Mayor aims to clarify pension plan confusion

Opponents to tax to fund pension plan call language confusing

JACKSONVILLE, Fla. – Jacksonville Mayor Lenny Curry answered questions about his plan to use a half-cent sales tax to pay down the city's pension deficit at a town hall meeting in San Marco Thursday night. 

Curry has been making his way through Jacksonville -- going district by district -- to clarify the plan.

Concerned Taxpayers of Duval County and several other activists filed a lawsuit against the amendment, saying the language in the referendum is just too confusing, and that voters won't know what the amendment means.

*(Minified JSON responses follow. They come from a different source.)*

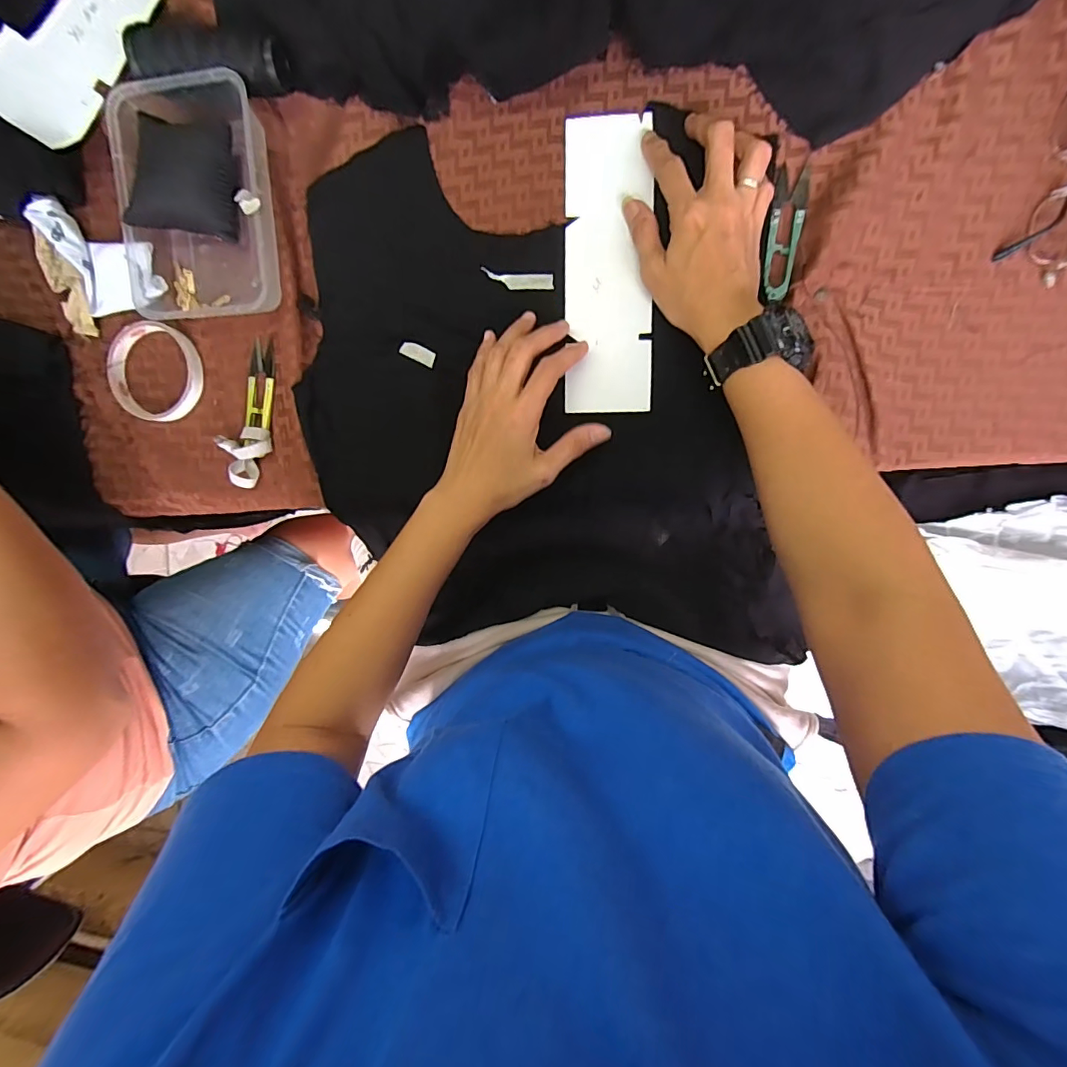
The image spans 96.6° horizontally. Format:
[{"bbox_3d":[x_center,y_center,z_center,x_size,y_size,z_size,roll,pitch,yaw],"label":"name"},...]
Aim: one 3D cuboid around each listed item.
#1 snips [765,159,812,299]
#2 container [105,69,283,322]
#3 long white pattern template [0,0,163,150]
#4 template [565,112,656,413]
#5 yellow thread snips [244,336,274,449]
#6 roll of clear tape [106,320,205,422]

But Curry said, simply put, the plan is solid and the best option. He said he's confident it will pass.

At the meeting at Southside Baptist Church, Curry said he believes "we are on the road to Detroit" if the pension crisis is not solved.

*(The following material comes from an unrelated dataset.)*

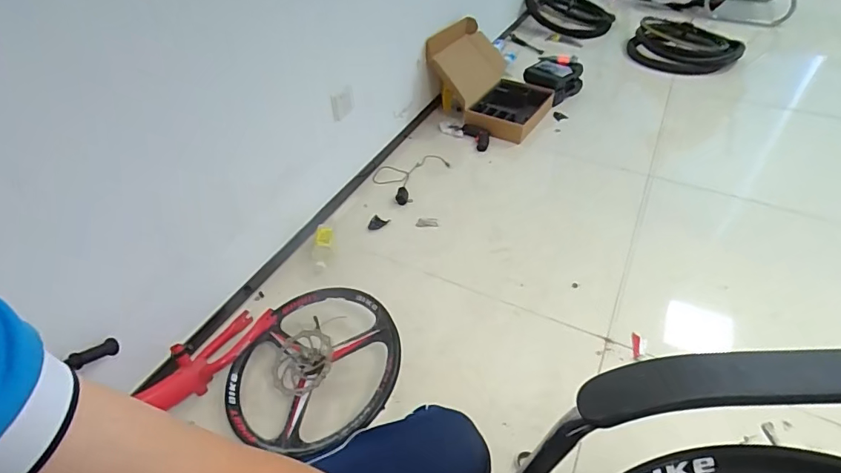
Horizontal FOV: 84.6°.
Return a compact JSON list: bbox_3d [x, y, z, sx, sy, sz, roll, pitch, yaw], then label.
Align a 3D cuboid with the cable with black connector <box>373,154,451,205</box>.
[{"bbox_3d":[-0.040,-0.233,1.727,0.200,0.053,0.329,24,50,28],"label":"cable with black connector"}]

"The people that don't think they're paying for pension costs right now, their tax dollars in this operating budget, $292 million that they pay that should be going to services for them are being paid to pension costs," Curry said.

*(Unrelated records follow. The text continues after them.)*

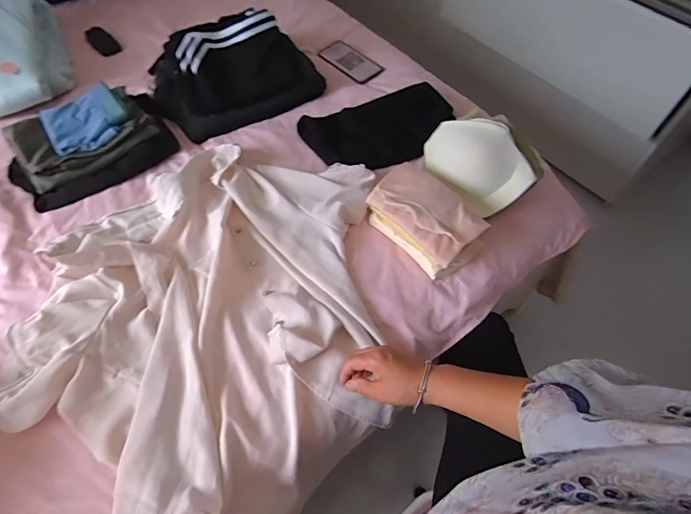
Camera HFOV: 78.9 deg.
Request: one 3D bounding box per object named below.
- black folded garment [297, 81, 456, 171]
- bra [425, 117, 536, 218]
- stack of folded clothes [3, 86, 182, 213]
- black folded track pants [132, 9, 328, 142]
[{"bbox_3d":[0.073,-0.265,0.859,0.297,0.049,0.183,-24,61,-16],"label":"black folded garment"},{"bbox_3d":[0.247,-0.177,0.764,0.129,0.097,0.183,-28,62,-18],"label":"bra"},{"bbox_3d":[-0.490,-0.229,0.809,0.289,0.070,0.189,-36,65,-22],"label":"stack of folded clothes"},{"bbox_3d":[-0.260,-0.403,0.898,0.354,0.124,0.235,-28,62,-18],"label":"black folded track pants"}]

Voters will have the chance on Aug. 30 to decide whether to approve the sales tax, which would go into effect in 2030, once the Better Jacksonville half-cent tax expires. 

The tax could solely be used to pay off the pension liability and would end when the debt is paid off, but would not last beyond 2060.

"Government officials often say, 'Give me this revenue so I can solve this problem.' And then we find out years later, the problem wasn't solved. We wrote this legislation in a way that says, 'This tax dollar, this penny can only be used to solve this problem. I can't change that. Another mayor cannot change that and council can't change that," Curry said. 

Kathleen Perera, who lives on the city's Southside, was one of the many people who attended the meeting to learn more about the referendum. 

"I've been hearing a lot about it but really haven't been paying attention to the details. So I said, 'This is the time to come out and look at it,'" Perera said. "I was very impressed with it. What I was most concerned about was they were going to do for the pension for the future, as well as paying for the pension now."

Perera said she believed Curry did a good job clearing up any confusion. She said it was also great that the mayor is keeping up with his promise of transparency and staying in touch with the community.